In attempts to alleviate some of the activity and preserve the historic homes that remain, Perryman and Baker have developed and maintained three garden areas around their West Monroe Street block.

Perryman explained that funding for these gardens was acquired by the Department of Environment’s Green Core program, which Mayor Rahm Emanuel has since cut completely. The program was dependent on how many training classes you attended in order to determine the budget you received for each project.

“This is how we’ve been trying to battle it,” Perryman said. “You turn a negative space into a positive space.”

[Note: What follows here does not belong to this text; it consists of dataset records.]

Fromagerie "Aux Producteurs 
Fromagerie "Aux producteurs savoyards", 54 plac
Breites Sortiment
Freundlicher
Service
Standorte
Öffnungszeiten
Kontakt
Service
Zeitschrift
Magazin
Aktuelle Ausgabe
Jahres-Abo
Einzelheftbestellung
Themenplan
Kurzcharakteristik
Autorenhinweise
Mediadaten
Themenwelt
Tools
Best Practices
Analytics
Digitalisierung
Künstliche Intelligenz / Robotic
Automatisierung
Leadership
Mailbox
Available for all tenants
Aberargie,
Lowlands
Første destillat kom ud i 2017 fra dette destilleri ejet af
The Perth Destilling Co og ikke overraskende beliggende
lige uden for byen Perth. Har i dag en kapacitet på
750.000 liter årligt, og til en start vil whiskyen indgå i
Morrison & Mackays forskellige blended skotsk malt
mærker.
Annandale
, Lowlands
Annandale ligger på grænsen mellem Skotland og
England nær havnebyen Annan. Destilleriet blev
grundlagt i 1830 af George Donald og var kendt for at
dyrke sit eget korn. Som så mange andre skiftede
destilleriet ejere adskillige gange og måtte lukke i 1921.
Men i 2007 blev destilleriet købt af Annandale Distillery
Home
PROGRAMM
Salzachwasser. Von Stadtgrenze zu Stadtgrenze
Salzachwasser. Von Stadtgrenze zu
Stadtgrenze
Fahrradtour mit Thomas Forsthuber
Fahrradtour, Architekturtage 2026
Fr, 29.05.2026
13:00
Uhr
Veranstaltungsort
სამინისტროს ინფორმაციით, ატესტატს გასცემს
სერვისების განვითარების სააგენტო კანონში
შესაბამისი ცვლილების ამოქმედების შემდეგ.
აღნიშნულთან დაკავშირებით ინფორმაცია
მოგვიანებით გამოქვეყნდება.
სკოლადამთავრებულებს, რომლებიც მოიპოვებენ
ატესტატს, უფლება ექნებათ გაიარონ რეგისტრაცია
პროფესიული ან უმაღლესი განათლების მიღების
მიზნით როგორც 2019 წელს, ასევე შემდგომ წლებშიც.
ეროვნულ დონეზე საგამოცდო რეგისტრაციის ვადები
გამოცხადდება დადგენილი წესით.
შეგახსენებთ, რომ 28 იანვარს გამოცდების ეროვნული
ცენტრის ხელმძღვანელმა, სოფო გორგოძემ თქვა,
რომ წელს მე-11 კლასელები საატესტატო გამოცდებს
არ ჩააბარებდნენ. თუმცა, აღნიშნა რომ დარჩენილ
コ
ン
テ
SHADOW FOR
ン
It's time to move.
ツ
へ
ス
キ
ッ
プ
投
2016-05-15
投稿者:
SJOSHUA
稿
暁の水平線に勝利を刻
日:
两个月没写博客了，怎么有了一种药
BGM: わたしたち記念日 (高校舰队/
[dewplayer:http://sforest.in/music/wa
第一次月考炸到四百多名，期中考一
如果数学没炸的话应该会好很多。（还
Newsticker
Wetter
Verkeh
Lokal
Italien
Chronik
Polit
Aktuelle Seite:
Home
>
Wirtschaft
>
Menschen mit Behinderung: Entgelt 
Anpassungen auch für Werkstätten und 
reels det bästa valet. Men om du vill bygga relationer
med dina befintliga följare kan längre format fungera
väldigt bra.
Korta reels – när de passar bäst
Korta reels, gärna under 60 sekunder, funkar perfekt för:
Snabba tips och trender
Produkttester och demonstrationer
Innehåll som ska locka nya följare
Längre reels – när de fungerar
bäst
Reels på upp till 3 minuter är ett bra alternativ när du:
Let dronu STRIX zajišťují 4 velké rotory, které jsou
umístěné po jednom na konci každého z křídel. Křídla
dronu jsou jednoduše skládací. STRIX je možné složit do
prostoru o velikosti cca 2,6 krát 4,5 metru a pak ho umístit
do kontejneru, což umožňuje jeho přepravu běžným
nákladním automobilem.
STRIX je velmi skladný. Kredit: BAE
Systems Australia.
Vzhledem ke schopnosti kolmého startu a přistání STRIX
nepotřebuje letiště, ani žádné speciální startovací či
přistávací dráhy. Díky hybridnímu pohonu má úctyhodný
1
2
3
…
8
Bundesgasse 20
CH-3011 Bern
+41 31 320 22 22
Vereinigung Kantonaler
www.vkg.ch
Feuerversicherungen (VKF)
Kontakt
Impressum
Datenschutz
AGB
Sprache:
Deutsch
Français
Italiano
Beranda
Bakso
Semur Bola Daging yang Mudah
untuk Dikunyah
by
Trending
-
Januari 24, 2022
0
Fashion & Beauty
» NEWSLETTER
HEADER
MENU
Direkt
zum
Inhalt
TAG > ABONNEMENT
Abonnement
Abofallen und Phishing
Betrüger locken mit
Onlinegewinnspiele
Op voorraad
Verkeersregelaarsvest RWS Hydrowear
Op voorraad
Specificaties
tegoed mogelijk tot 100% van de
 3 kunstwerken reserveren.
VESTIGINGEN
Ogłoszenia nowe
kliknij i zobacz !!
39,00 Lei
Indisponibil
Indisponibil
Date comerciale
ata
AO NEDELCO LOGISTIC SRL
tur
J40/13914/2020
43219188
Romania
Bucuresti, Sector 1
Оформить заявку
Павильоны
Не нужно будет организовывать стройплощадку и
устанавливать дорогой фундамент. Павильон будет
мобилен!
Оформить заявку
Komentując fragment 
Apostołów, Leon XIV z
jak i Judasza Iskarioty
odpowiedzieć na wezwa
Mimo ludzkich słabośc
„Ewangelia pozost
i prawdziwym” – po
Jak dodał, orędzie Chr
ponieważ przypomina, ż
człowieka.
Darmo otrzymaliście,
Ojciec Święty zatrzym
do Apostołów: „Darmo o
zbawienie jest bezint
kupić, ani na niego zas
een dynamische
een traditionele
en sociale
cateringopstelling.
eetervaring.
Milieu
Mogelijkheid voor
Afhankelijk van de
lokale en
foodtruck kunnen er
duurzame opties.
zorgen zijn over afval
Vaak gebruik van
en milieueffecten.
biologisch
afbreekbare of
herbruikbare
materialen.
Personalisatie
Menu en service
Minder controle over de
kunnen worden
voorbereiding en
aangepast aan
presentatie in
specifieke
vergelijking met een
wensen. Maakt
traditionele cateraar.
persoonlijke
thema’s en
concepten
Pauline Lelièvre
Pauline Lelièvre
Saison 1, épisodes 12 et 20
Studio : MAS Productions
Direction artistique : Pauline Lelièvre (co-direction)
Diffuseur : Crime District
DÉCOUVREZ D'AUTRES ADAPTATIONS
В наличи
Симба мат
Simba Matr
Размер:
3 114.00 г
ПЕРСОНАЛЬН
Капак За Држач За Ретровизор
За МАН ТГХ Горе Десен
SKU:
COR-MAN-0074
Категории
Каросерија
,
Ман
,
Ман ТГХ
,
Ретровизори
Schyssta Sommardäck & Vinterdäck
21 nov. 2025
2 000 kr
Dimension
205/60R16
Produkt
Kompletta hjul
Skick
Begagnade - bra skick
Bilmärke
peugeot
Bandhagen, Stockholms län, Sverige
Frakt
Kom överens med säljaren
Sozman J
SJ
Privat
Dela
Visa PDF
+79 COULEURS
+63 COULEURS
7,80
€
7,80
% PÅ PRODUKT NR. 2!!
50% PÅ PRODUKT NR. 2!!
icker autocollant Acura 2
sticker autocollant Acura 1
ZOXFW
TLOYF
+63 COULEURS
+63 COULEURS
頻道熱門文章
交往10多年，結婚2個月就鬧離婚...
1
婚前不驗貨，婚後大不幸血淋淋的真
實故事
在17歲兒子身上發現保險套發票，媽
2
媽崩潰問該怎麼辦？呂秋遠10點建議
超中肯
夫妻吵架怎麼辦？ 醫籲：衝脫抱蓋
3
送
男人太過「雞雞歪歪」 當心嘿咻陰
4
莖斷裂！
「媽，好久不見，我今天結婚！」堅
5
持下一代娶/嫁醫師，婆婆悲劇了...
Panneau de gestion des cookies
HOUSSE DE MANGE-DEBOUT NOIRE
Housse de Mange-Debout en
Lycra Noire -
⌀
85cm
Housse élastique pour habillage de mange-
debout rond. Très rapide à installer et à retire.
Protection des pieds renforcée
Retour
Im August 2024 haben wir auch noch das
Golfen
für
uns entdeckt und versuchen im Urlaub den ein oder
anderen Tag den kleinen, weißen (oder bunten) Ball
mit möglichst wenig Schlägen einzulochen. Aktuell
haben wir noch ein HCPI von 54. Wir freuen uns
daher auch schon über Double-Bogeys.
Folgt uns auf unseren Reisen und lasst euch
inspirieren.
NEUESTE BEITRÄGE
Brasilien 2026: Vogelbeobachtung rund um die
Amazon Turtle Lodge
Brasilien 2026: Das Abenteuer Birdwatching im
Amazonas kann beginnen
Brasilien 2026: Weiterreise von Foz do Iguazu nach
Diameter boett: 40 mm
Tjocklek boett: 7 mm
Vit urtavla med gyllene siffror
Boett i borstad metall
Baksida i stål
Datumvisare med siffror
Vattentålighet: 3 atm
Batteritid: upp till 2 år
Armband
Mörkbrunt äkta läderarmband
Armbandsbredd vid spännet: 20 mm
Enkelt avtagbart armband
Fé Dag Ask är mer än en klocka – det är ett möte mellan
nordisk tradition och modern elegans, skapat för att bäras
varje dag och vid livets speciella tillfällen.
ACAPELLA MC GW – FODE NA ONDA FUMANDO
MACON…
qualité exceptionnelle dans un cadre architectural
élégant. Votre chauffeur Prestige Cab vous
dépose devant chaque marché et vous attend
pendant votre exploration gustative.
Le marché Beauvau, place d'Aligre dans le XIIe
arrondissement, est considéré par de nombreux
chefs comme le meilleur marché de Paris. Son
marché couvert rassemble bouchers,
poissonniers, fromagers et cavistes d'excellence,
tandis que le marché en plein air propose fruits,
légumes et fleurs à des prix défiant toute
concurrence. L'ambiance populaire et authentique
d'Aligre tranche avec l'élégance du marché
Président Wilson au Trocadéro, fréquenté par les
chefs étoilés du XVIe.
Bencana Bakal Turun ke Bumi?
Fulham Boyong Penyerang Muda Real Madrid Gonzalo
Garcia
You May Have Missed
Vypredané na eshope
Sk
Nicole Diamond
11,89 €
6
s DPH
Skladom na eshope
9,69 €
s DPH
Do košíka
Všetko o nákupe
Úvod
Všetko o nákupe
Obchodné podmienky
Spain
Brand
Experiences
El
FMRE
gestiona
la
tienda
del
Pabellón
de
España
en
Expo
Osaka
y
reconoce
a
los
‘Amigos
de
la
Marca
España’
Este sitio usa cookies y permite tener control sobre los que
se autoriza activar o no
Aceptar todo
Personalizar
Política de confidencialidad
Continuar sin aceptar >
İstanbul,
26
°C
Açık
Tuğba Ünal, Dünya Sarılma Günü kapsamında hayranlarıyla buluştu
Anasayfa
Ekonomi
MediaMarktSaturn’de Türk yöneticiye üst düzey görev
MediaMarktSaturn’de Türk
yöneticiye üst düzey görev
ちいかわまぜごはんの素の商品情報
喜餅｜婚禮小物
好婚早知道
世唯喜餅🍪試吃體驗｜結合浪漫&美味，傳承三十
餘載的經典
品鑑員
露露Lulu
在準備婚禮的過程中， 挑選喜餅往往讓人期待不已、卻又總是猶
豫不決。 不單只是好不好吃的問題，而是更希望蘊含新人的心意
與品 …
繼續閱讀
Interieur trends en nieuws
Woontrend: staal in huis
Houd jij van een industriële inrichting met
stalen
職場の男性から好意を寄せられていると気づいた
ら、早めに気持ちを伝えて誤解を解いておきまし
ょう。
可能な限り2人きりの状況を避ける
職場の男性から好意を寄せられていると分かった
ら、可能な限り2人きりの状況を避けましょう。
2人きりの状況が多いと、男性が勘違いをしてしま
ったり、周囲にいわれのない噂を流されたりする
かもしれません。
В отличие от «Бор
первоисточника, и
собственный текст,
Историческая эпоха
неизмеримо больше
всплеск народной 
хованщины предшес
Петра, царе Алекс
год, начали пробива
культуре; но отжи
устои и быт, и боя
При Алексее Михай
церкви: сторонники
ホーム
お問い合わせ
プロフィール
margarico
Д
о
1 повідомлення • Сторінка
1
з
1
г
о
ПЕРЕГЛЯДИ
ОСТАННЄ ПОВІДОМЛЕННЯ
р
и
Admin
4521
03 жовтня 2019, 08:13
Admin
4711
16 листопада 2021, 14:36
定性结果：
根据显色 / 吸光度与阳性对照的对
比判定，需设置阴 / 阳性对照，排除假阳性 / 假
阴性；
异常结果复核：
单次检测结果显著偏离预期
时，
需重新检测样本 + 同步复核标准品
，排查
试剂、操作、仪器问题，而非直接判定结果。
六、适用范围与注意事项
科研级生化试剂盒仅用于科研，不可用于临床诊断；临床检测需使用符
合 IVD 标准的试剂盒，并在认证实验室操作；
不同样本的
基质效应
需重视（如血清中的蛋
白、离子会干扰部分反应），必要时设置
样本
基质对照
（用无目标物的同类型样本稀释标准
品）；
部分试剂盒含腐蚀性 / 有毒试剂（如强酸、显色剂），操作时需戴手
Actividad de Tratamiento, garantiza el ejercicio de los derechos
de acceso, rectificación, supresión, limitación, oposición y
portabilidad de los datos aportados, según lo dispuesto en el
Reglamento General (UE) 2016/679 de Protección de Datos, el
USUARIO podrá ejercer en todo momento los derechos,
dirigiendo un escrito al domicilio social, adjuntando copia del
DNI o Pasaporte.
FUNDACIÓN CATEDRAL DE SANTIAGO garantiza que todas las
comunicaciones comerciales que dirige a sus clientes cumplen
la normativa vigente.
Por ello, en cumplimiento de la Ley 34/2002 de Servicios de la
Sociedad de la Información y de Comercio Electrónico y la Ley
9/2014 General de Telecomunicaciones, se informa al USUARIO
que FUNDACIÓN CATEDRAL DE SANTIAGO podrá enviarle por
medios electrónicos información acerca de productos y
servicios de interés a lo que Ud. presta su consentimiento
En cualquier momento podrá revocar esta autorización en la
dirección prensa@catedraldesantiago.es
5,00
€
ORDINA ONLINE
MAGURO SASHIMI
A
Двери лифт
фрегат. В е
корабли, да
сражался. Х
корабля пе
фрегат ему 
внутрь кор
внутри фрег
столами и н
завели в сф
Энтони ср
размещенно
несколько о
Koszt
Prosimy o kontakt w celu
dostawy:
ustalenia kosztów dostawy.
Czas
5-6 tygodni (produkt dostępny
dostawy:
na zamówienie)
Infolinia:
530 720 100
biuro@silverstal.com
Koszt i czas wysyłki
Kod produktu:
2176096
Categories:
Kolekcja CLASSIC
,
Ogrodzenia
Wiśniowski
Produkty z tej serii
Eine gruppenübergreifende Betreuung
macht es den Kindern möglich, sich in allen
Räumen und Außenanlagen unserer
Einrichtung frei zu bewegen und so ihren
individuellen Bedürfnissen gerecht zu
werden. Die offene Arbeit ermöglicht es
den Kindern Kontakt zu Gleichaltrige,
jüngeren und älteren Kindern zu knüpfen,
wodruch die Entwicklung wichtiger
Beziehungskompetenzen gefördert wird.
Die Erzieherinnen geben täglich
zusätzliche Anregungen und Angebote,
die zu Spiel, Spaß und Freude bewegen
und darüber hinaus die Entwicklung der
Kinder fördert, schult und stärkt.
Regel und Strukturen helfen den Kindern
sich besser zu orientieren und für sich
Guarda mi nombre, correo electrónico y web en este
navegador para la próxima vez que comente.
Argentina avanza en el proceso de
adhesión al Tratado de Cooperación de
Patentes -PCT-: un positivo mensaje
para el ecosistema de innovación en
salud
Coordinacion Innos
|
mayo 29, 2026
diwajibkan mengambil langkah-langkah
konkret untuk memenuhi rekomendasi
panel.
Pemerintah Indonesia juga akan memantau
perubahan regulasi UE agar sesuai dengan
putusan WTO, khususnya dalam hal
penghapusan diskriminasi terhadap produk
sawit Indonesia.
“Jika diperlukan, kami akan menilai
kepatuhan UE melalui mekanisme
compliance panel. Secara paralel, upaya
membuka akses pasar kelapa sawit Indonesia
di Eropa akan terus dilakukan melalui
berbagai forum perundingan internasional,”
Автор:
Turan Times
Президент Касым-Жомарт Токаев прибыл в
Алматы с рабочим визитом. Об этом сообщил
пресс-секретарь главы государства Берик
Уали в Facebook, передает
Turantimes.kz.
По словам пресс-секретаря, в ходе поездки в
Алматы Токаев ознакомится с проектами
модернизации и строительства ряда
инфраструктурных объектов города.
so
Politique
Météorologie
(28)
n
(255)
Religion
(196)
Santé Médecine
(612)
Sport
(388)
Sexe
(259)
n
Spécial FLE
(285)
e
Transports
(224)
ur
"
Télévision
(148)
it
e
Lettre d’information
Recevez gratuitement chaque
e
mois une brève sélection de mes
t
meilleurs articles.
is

Even with one of the main gardens being directly across the street from a convenience store that serves as the hangout location for drug dealers, Perryman said the garden have suffered very little damage, but it’s frustrating to know dealing is still happening.

“We just have to fight so hard to keep the drug dealers away,” he said.

But through the garden projects and attending the meetings, Perryman said a strong sense of community has developed to withstand and help rid the neighborhood of its drug issues.

“Not everyone loves my methods or what I do but a lot of people really respect it,” he said. “They know that I’m working hard, Marissa’s working hard, a lot of the neighbors are working hard.”

Although Perryman and his neighbors said they see the lack of leadership amongst the police, their focus is to not on how bad the neighborhood is, but rather the people that they can help and the community they can continue to restore.

Drug dealers “are people though,” Perryman said. “We’ve made this thing where they’re sub-human, but they’re people.”